Script compiles fields requried for downstream uses (e.g. submission of reads to ENA) from .tsv files downloaded from BOLD. usage: python sample_processing.py [path/to/BOLD/download/dir]
- path/to/BOLD/download/dir: Path to directory containing .tsv files (voucher.tsv, collection_data.tsv, specimen_details.tsv, taxonomy.tsv, and lab.tsv)
- outputs 'samples_metadata.csv' (see below for example).
Script to generate samples.csv requried to run MGE and skim2mito piplines. usage: python 2_samples_spreadsheet.py [path/to/raw/read/dir] [path/to/samples_metadata.csv]
- path/to/raw/read/dir: Path to parent directory of subdirectories containing raw PE read files.
- path/to/output/dir/samples_metadata.csv: Directory containing sample_metadta.csv file.

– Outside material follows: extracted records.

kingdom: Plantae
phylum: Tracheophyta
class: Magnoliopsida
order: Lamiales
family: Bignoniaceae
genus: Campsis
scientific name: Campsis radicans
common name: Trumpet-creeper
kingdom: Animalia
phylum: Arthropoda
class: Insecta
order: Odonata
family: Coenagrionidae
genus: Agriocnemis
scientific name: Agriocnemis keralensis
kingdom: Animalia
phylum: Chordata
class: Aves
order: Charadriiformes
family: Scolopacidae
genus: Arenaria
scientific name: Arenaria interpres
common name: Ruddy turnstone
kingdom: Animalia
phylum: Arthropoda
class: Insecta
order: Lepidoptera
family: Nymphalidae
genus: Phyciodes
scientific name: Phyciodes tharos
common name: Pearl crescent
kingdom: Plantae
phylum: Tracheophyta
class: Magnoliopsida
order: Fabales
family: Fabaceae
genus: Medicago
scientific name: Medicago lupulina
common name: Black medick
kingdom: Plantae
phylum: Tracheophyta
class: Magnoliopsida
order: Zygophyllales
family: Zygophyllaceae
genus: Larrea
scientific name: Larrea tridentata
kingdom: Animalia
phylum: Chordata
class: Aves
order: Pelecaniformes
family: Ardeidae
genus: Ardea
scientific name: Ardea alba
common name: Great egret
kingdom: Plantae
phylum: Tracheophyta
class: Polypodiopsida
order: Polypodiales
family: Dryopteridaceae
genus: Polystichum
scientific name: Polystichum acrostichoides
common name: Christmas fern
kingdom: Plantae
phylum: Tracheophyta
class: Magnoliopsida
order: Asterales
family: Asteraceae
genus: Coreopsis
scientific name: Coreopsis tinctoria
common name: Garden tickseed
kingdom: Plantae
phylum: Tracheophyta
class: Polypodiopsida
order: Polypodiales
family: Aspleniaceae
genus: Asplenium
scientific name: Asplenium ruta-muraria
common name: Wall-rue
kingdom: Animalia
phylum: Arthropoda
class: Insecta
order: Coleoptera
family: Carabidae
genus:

- outputs 'samples.csv' (see below for example).
Example samples.csv
ID | forward | reverse | taxid |
---|---|---|---|
BSNHM001-24 | abs/path/to/R1.fq.gz | abs/path/to/R2.fq.gz | 1234 |
BSNHM001-24 | abs/path/to/R1.fq.gz | abs/path/to/R2.fq.gz | 5678 |
BSNHM001-24 | abs/path/to/R1.fq.gz | abs/path/to/R2.fq.gz | 91011 |
Example samples_metadata.csv
Sample ID | Process ID | Phylum | Class | Order | Family | Subfamily | Tribe | Genus | Species | Subspecies | taxid | matched_rank | specimen_voucher | lifestage | collection date | geographic_location (country and/or sea) | geographic_location (region and locality) | latitude | longitude | collected_by | habitat | identified_by | collection institution | organism part | sex |
---|---|---|---|---|---|---|---|---|---|---|---|---|---|---|---|---|---|---|---|---|---|---|---|---|---|
BGE_0001_A01 | BSNHM001-24 | Arthropoda | Insecta | Trichoptera | Apataniidae | Apataniinae | Apatania | Apatania stylata | 177658 | genus | 'Museum ID' | adult | YYYY-MM-DD | France | not collected | lat (DD) | lon (DD) | 'Collectors' | not collected | not collected | NHMMUK | Whole | M | ||
BGE_0001_A02 | BSNHM002-24 | Arthropoda | Insecta | Trichoptera | Glossosomatidae | Agapetinae | Agapetus | Agapetus iridipennis | 177627 | genus | 'Museum ID' | adult | YYYY-MM-DD | Switzerland | not collected | lat (DD) | lon (DD) | 'Collectors' | not collected | not collected | Naturalis | not collected | F | ||
BGE_0001_A03 | BSNHM003-24 | Arthropoda | Insecta | Trichoptera | Glossosomatidae | Hydropsychidae | Diplectrona | Diplectrona meridionalis | 177860 | genus | 'Museum ID' | adult | YYYY-MM-DD | France | not collected | lat (DD) | lon (DD) | 'Collectors' | not collected | not collected | NHMMUK | Leg | M |
- If data not collected for sample, 'not collected' output to field required in ToL ENA sample registration checklist.